Last Updated Sep 16, 2019 at 10:32 pm PDT

(Kenny Mason, NEWS 1130 Photo)
Summary

This comes almost a year after a student at Lord Byng Secondary posted a video spewing racial slurs and threats

Marie Tate with the BC Community Alliance says they need to be serious about having "zero tolerance"

VANCOUVER (NEWS 1130) —¬†Parents had a lot of concerns to voice at a meeting with the Vancouver School Board over a racist video that was made by a Lord Byng Secondary student last year.

Parents came in with a petition with 800 signatures along with them — demanding stronger policies for tackling intolerance. The meeting went over an hour longer than scheduled.

Sitting around a round table parents talked a lack of clarity around the video targeting a black student last year and the student who made it.

Suzanne Daley, a mother of a student affected says the incident was incredibly mishandled. She says it should have been dealt with in a day if the principal and school administration took the appropriate measures.

“We’re the two families affected. They talk a lot about restorative action in the letters that I’ve received, but both our kids have just left. It has failed both our kids,” she says, adding it took 10 months of letter writing and emails to get the meeting started.

“If another youth seeing that this person got to make a death threat video and come back to the same community then that tells the 20 friends that it’s okay, you can do this, you can make a death threat video. That’s not okay,” she says.

Both students who were targeted in the video have no plans to return to the school.

Rita Baboth says her daughter was seriously impacted by the situation.

“We feel like no one listened to us.
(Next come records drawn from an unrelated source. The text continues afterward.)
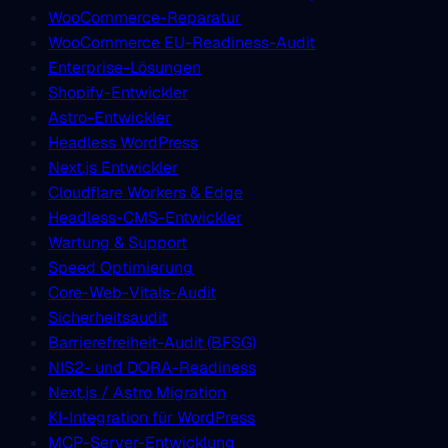
WooCommerce-Reparatur
WooCommerce EU-Readiness-Audit
Enterprise-Lösungen
Shopify-Entwickler
Astro-Entwickler
Headless WordPress
Next.js Entwickler
Cloudflare Workers & Edge
Headless-CMS-Entwickler
Wartung & Support
Speed Optimierung
Core-Web-Vitals-Audit
Sicherheitsaudit
Barrierefreiheit-Audit (BFSG)
NIS2- und DORA-Readiness
Next.js / Astro Migration
KI-Integration für WordPress
MCP-Server-Entwicklung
No one took it as a hate crime, they wanted to call it just a mistake. It’s not, it’s a hate crime,” she says.

Marie Tate with the BC Community Alliance says they need to be serious about having “zero tolerance.”

“Right now it’s very vague, and it doesn’t seem to do much. Because if someone can post a bomb-threat against a whole race of people on social media and come back to the same school that students who feel threatened are still at, that’s not a zero-tolerance policy,” she says.

The School District says they are looking to put measures in place to make students and staff feel safe moving forward and will look to see how they will address racism moving forward, but will not say exactly what steps will be taken.

The District would not comment on the status of the student behind the racist video.